Ha detto mons. Álvarez: “Oggi i gruppi armati illegali di Farc, Eln, Agc (Clan del Golfo, ndr), bacrim (bande criminali, ndr) stanno dominando tutte queste regioni di transito verso Urabá, Necoclí, il Chocó, oggi centrali per la massiccia migrazione verso Panama. Come vescovi di Apartadó, Quibdó e Istmina, continuiamo la pastorale con le missioni umanitarie con il supporto di Ong internazionali (oltre che di Operazione Colomba), ma ci coordiniamo costantemente anche con mons. Monsalve di Cali e gli altri vescovi del Pacifico. Ora abbiamo sane aspettative riguardo le proposte del presidente Petro. Propone la pace totale per raggiungere accordi con i gruppi armati illegali. Siamo chiamati ad essere artigiani e pace in mezzo alla distruzione della violenza, al di sopra delle opinioni personali, per il bene comune dei popoli”.
Al momento, però, “la violenza sta distruggendo le identità dei popoli afro e indigeni, condannandoli al fallimento e all’oblio. Assistiamo a violenze, in un ambiente sordido di corruzione, alla perdita di dignità per la forte presenza del narcotraffico e dell’estrattivismo”.
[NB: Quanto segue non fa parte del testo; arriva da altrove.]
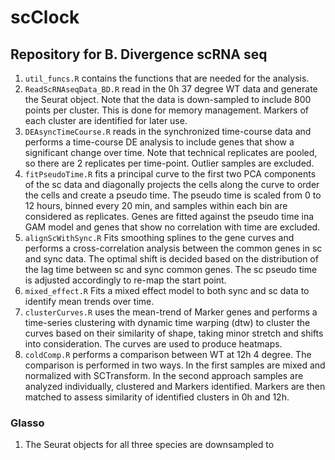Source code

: # scClock
## Repository for B. Divergence scRNA seq

1. `util_funcs.R` contains the functions that are needed for the analysis.
1. `ReadScRNAseqData_BD.R`  read in the 0h 37 degree WT data and generate the Seurat object. Note that the data is down-sampled to include 800 points per cluster. This is done for memory management. Markers of each cluster are identified for later use.
1. `DEAsyncTimeCourse.R` reads in the synchronized time-course data and performs a time-course DE analysis to include genes that show a significant change over time. Note that technical replicates are pooled, so there are 2 replicates per time-point. Outlier samples are excluded.
1. `fitPseudoTime.R` fits a principal curve to the first two PCA components of the sc data and diagonally projects the cells along the curve to order the cells and create a pseudo time. The pseudo time is scaled from 0 to 12 hours, binned every 20 min, and samples within each bin are considered as replicates. Genes are fitted against the pseudo time ina GAM model and genes that show no correlation with time are excluded.
1. `alignScWithSync.R` Fits smoothing splines to the gene curves and performs a cross-correlation analysis between the common genes in sc and sync data. The optimal shift is decided based on the distribution of the lag time between sc and sync common genes. The sc pseudo time is adjusted accordingly to re-map the start point.
1. `mixed_effect.R` Fits a mixed effect model to both sync and sc data to identify mean trends over time.
1. `clusterCurves.R` uses the mean-trend of Marker genes and performs a time-series clustering with dynamic time warping (dtw) to cluster the curves based on their similarity of shape, taking minor stretch and shifts into consideration. The curves are used to produce heatmaps.
1. `coldComp.R` performs a comparison between WT at 12h 4 degree. The comparison is performed in two ways. In the first samples are mixed and normalized with SCTransform. In the second approach samples are analyzed individually, clustered and Markers identified. Markers are then matched to assess similarity of identified clusters in 0h and 12h.

### Glasso
1. The Seurat objects for all three species are downsampled to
Le nuove sfide rappresentano anche una sfida per la Chiesa, “abbiamo fallito, non siamo stati testimoni evangelici del popolo, approfondendo le ferite. Serve la presenza dello Stato, non ci sono scuole e ospedali”. La Chiesa è chiamata, ora più che mai a una coraggiosa opera di denuncia e di difesa del diritto umanitario. Fa notare Cristiano Morsolin, esperto di diritti umani e partecipante dal seminario: “Anche la Chiesa italiana ha appoggiato questo incontro, che raccoglie proposte delle varie chiese sul versante lotta pace e difesa diritti umani. Importante che ciò avvenga nel momento in cui, con il nuovo Governo, si apre la prospettiva della cosiddetta ‘pace totale’ portata avanti dal presidente Petro”.